[[ The records, beginning ]]

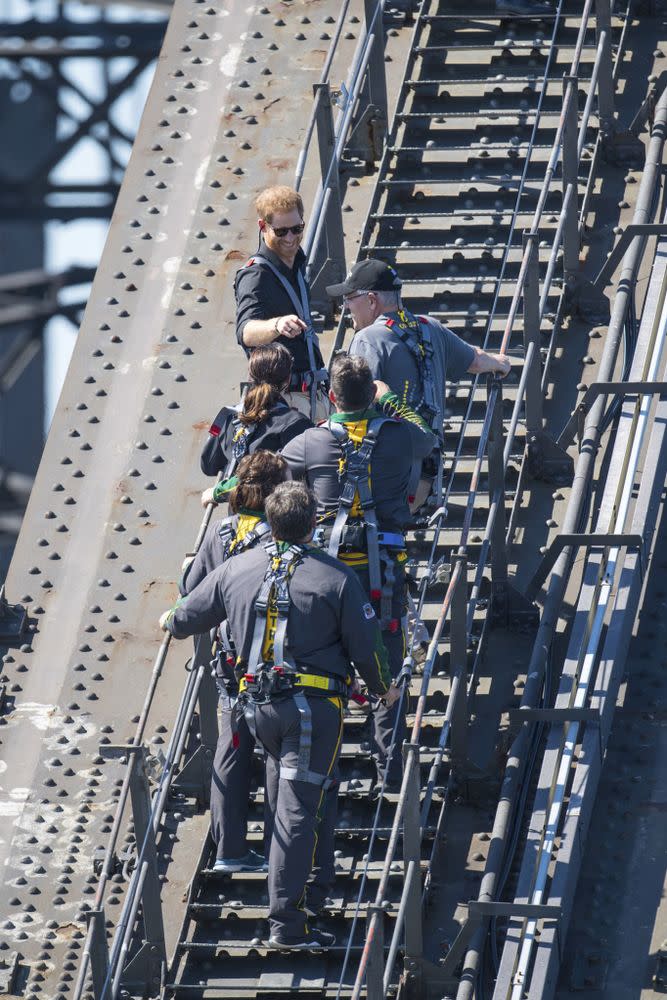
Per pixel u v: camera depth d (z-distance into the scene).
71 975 29.83
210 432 30.66
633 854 28.44
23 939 30.39
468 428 35.84
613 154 40.62
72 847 31.75
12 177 130.88
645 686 30.78
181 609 27.08
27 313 106.19
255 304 30.78
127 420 37.84
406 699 29.61
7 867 31.48
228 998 28.25
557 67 42.41
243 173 41.81
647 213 36.97
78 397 38.47
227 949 29.05
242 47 44.47
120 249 40.91
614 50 42.84
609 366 33.19
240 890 30.11
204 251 40.47
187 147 42.59
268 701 26.23
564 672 29.88
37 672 34.44
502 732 30.66
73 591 35.50
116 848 31.66
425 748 30.53
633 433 32.25
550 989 26.09
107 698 33.84
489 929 28.16
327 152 39.25
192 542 35.78
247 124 42.81
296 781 26.53
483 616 33.06
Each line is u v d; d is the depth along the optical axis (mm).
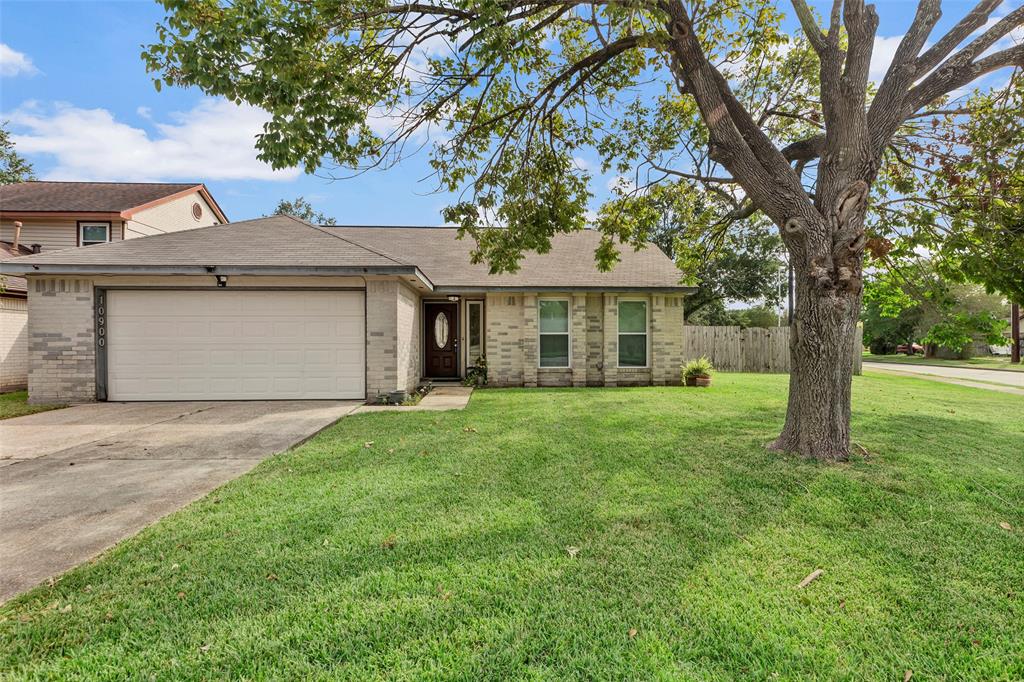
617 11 4977
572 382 13148
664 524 3600
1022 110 6367
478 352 13617
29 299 9422
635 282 13219
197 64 4230
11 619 2412
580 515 3764
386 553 3143
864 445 5840
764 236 25438
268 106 4793
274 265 9172
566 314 13383
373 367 9672
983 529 3529
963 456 5383
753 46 7344
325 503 3988
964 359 30656
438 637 2301
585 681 2023
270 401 9719
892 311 8453
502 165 7891
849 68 5383
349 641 2266
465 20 5848
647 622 2422
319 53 5312
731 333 18531
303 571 2908
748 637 2312
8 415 8078
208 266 9094
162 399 9703
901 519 3723
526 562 3025
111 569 2900
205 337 9781
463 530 3488
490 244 8336
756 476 4680
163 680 2020
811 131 8273
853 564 3025
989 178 6723
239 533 3412
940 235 6945
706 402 9578
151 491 4305
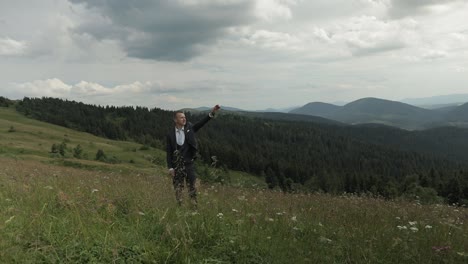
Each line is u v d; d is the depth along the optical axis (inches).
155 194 290.0
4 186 321.1
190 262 186.7
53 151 4758.9
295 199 428.1
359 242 231.0
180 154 308.0
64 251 181.0
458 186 2994.6
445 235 254.1
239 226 241.1
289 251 215.5
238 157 6038.4
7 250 169.2
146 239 206.4
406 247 217.0
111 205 257.6
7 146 4522.6
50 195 286.0
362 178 4534.9
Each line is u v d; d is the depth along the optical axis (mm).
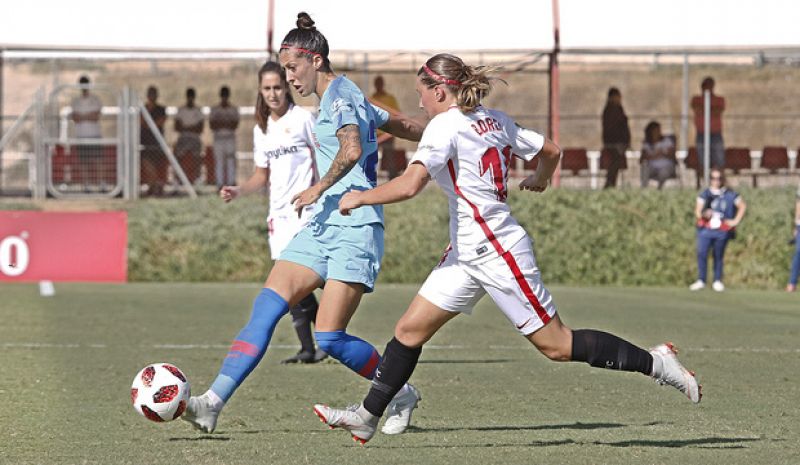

[[ The records, end ]]

Problem statement :: Transcribe the listing above exactly, but only from the line with "892 311 8453" through the line with "180 154 308.0". Include both of those lines and omit the pictures.

Solution for this exercise ::
892 311 8453
502 165 7891
849 68 5383
349 641 2266
465 20 5848
647 622 2422
319 53 5312
731 333 18531
303 571 2908
748 637 2312
8 415 8078
208 266 9094
162 399 9703
901 519 3723
526 562 3025
111 569 2900
205 337 9781
463 530 3488
490 244 8336
756 476 4680
163 680 2020
811 131 8273
853 564 3025
989 178 6723
239 533 3412
940 235 6945
706 402 9578
151 491 4305
Each line is u v d; d is the depth along the optical axis (inches).
155 194 290.0
4 186 321.1
190 262 186.7
53 151 4758.9
295 199 428.1
359 242 231.0
180 154 308.0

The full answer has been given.